Court Opinion

ID: 9520895
Source: CourtListenerOpinion
Date Created: 2023-08-07 01:52:47.645901+00
Date Added: 2024-06-11T12:47:11.669134
License: Public Domain

SULLIVAN, Justice,
concurring in result.
I concur in the result of the majority opinion. However, I do not read our court’s opinion in Tawney v. State, 439 N.E.2d 582 (Ind.1982), to “erroneously attribute ... to Blockburger v. United States ” double jeopardy analysis that looks to the manner in which offenses are charged in addition to the statutory definitions of the offenses. While our court’s opinion in Tawney mentioned the Blockburger “same elements” test, it went on to hold that, following an Indiana precedent, the court would look further:
In applying the test, however, we must look to the manner in which the offenses are charged and not merely to the statutory definitions of the offenses, as we do in determining the entitlement to an instruction on necessarily included offenses; Lawrence v. State, (1978) 268 Ind. 330, 375 N.E.2d 208.
Tawney, 439 N.E.2d at 588. Lawrence was not a double jeopardy case; it involved a defendant’s entitlement to an instruction on a lesser included offense. This Court unanimously found the principle enunciated in Lawrence sufficiently analogous to be applicable in the double jeopardy context.
Tawney does not stand as an “erroneous” statement of federal double jeopardy jurisprudence but as a statement of the separate and distinct way in which Indiana courts analyze such claims. See Moore v. State, 652 N.E.2d 53, 60 n. 7 (Ind.1995) (manner in which the offenses are charged is “[t]he second prong of our double jeopardy analysis”) (emphasis added); Kemp v. State, 647 N.E.2d 1143, 1146 (Ind.Ct.App.1995) (Sullivan, J., concurring) (“Indiana double jeopardy analysis is therefore not identical to the federal analysis.”), transí denied.1 This statement reflects application of the principle *840of statutory construction that we will not attach cumulative penalties to the same offense, absent a clear indication to the contrary from the legislature. See Grinstead v. State, 684 N.E.2d 482, 485 (Ind.1997). We have also held that this analysis is required under art. I, § 14, of our state constitution. Chiesi v. State, 644 N.E.2d 104, 106 (Ind.1994).2

. See also, e.g., Jewell v. State, 672 N.E.2d 417, 427 (Ind.Ct.App.1996), trans. denied (Indiana double jeopardy jurisprudence distinct from federal); Channell v. State, 658 N.E.2d 925, 930 (Ind.Ct.App.1995) (same), trans. denied; Smith v. State, 655 N.E.2d 532, 545 (Ind.Ct.App.1995) (same), trans. denied; Ott v. State, 648 N.E.2d 671, 673 (Ind.Ct.App.1995) (same); Shipley v. State, 620 N.E.24 710, 717 n. 2 (Ind.Ct.App.1993) (same).

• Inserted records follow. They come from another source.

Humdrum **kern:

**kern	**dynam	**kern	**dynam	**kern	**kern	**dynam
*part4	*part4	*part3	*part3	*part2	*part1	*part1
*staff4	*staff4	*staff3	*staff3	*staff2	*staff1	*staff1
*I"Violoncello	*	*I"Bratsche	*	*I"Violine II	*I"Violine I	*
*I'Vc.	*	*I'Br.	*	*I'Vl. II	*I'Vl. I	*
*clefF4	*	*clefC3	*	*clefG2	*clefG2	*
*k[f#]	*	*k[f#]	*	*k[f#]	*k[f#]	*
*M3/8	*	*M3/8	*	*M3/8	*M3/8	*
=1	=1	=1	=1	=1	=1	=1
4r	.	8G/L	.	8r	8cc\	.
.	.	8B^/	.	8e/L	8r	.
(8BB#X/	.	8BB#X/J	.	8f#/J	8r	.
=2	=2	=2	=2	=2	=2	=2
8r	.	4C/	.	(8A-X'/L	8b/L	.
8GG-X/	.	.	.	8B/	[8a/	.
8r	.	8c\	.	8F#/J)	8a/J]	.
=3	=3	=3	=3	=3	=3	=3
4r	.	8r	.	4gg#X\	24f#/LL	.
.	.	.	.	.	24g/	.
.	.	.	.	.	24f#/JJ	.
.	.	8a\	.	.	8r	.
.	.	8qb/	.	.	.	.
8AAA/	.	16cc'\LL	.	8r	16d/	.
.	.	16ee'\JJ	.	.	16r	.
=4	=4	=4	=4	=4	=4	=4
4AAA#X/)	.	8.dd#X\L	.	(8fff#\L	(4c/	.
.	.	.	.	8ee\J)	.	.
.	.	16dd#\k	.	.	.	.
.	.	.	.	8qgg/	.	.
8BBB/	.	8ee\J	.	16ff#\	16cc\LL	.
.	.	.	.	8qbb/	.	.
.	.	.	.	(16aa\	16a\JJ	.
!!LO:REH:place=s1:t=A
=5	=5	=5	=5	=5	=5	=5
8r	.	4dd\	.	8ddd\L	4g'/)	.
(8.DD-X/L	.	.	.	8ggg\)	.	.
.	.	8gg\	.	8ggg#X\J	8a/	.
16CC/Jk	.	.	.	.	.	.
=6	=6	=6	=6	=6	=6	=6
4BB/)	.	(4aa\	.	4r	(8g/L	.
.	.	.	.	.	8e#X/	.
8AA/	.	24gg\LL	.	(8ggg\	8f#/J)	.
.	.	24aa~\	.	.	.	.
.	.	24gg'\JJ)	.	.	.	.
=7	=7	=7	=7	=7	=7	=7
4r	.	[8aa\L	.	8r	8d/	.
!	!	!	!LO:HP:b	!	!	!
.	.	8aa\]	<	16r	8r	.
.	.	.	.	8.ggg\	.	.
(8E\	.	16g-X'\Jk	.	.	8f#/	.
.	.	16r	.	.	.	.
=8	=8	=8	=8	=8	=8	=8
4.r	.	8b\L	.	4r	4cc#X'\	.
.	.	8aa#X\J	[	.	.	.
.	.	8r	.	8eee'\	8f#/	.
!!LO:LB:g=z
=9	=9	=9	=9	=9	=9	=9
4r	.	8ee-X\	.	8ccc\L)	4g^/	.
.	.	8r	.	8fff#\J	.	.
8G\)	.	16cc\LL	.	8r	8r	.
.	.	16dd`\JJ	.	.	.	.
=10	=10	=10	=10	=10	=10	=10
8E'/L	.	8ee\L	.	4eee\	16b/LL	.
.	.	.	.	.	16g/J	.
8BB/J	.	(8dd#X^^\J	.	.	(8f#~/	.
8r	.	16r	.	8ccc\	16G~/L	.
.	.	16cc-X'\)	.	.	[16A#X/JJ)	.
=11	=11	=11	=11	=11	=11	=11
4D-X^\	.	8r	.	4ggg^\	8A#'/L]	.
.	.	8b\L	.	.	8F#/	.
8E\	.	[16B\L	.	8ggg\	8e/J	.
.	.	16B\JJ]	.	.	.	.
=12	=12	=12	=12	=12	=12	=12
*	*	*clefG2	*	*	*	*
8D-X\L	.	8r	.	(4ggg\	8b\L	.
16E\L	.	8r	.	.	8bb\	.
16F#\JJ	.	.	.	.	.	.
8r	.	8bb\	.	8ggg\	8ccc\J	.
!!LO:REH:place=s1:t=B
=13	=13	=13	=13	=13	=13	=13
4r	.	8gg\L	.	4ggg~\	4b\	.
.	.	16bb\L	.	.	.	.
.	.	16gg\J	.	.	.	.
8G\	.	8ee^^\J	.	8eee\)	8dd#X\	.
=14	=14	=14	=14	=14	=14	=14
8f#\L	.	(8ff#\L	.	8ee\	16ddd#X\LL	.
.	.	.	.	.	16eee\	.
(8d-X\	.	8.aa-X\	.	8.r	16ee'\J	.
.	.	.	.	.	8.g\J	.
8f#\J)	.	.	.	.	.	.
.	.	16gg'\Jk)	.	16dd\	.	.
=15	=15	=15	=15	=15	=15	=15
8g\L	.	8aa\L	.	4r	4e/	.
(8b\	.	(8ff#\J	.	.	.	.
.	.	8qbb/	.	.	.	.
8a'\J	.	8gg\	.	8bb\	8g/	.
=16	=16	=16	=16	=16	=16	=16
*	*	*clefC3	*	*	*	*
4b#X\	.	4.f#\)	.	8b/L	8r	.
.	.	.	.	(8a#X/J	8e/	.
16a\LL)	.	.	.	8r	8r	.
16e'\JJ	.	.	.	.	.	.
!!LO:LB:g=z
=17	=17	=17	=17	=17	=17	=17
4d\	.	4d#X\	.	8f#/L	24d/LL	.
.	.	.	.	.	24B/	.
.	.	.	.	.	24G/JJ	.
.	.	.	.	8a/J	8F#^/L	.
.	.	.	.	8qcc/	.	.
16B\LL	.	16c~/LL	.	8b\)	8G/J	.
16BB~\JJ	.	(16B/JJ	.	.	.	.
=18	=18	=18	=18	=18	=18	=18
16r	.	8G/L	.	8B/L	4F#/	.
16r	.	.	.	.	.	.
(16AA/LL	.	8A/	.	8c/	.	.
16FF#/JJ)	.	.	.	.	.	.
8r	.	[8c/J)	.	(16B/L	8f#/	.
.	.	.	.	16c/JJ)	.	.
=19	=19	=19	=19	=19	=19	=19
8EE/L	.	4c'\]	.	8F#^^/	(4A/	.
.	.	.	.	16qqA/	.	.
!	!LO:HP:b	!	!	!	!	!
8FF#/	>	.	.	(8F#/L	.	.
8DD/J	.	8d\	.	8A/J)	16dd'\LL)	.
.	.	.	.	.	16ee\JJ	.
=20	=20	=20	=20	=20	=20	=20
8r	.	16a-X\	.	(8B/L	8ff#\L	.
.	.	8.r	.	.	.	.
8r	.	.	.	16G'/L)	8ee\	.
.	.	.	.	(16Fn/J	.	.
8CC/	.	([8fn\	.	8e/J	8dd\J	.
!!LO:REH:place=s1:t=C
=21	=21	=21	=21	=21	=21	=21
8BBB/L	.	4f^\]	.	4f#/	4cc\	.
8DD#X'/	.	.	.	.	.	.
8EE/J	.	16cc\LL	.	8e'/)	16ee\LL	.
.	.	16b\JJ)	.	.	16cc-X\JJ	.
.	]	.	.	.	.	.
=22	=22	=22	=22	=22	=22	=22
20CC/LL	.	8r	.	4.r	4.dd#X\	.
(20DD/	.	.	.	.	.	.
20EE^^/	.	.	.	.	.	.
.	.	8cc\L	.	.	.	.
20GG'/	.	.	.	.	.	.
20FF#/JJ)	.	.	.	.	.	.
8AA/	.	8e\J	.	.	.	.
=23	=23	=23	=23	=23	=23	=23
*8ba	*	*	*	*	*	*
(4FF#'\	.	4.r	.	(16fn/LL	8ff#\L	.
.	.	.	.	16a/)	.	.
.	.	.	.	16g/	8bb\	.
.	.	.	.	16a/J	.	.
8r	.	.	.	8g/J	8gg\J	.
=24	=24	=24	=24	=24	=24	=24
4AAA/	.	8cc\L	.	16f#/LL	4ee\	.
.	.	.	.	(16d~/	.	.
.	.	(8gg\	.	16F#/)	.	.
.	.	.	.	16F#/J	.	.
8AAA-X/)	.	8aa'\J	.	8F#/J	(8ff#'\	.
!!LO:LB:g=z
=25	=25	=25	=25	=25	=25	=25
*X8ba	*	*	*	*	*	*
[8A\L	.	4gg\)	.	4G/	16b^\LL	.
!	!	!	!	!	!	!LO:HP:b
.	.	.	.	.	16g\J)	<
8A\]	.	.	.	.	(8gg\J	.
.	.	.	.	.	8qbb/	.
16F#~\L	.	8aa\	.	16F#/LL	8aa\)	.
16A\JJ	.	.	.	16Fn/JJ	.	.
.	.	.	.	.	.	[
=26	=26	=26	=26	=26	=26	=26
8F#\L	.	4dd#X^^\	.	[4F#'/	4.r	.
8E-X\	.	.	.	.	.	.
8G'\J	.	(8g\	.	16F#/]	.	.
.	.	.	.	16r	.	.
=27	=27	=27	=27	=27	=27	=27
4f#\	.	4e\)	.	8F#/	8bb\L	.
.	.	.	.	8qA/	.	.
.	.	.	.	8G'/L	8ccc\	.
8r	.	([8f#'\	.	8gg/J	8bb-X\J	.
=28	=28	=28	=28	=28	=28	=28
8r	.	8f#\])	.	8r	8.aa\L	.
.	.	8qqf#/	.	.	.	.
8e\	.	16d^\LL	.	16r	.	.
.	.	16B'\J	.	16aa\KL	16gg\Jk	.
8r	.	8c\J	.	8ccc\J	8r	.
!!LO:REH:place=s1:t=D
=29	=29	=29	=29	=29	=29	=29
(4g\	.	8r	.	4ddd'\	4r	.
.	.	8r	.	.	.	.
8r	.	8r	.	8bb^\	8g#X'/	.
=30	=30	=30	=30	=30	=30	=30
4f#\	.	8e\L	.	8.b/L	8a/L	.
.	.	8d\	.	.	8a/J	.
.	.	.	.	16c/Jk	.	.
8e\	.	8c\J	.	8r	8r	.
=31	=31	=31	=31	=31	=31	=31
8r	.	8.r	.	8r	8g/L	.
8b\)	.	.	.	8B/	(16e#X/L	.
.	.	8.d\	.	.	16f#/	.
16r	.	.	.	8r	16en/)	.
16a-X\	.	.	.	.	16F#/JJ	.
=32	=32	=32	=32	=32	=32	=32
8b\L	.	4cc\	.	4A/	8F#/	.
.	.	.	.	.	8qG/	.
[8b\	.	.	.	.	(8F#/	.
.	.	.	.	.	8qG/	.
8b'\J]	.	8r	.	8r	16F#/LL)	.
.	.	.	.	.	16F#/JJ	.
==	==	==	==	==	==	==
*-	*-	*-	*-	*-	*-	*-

. Chiesi was a unanimous decision making no reference, express or implied, to the federal constitution. Cf. Games v. State, 684 N.E.2d 466, 473 & n. 7 (Ind.1997) (federal Double Jeopardy Clause jurisprudence does not require looking to the manner in which offenses are charged; defendant presented no argument that Indiana Constitution provides double jeopardy protections different from those under federal constitution).